_ABOUT THIS EXERCISE_. Each line below should be repeated exactly as written, with no pictures carried over.

_DATA EXTRACT_.
════════

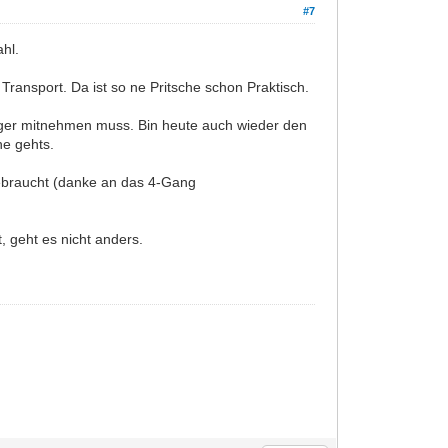
#7
hl.
ansport. Da ist so ne Pritsche schon Praktisch.
ger mitnehmen muss. Bin heute auch wieder den
he gehts.
 gebraucht (danke an das 4-Gang
, geht es nicht anders.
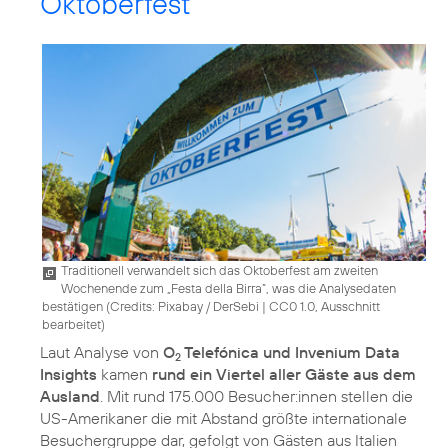
Oktoberfest
Traditionell verwandelt sich das Oktoberfest am zweiten
Wochenende zum „Festa della Birra”, was die Analysedaten
bestätigen (
Credits: Pixabay / DerSebi
|
CC0 1.0, Ausschnitt
bearbeitet
)
Laut Analyse von
O
Telefónica und Invenium Data
2
Insights
kamen
rund ein Viertel aller Gäste aus dem
Ausland
. Mit rund 175.000 Besucher:innen stellen die
US-Amerikaner die mit Abstand größte internationale
Besuchergruppe dar, gefolgt von Gästen aus Italien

════════

_REPLY TO THE EXERCISE_.
#7
hl.
ansport. Da ist so ne Pritsche schon Praktisch.
ger mitnehmen muss. Bin heute auch wieder den
he gehts.
 gebraucht (danke an das 4-Gang
, geht es nicht anders.
Oktoberfest
Traditionell verwandelt sich das Oktoberfest am zweiten
Wochenende zum „Festa della Birra”, was die Analysedaten
bestätigen (
Credits: Pixabay / DerSebi
|
CC0 1.0, Ausschnitt
bearbeitet
)
Laut Analyse von
O
Telefónica und Invenium Data
2
Insights
kamen
rund ein Viertel aller Gäste aus dem
Ausland
. Mit rund 175.000 Besucher:innen stellen die
US-Amerikaner die mit Abstand größte internationale
Besuchergruppe dar, gefolgt von Gästen aus Italien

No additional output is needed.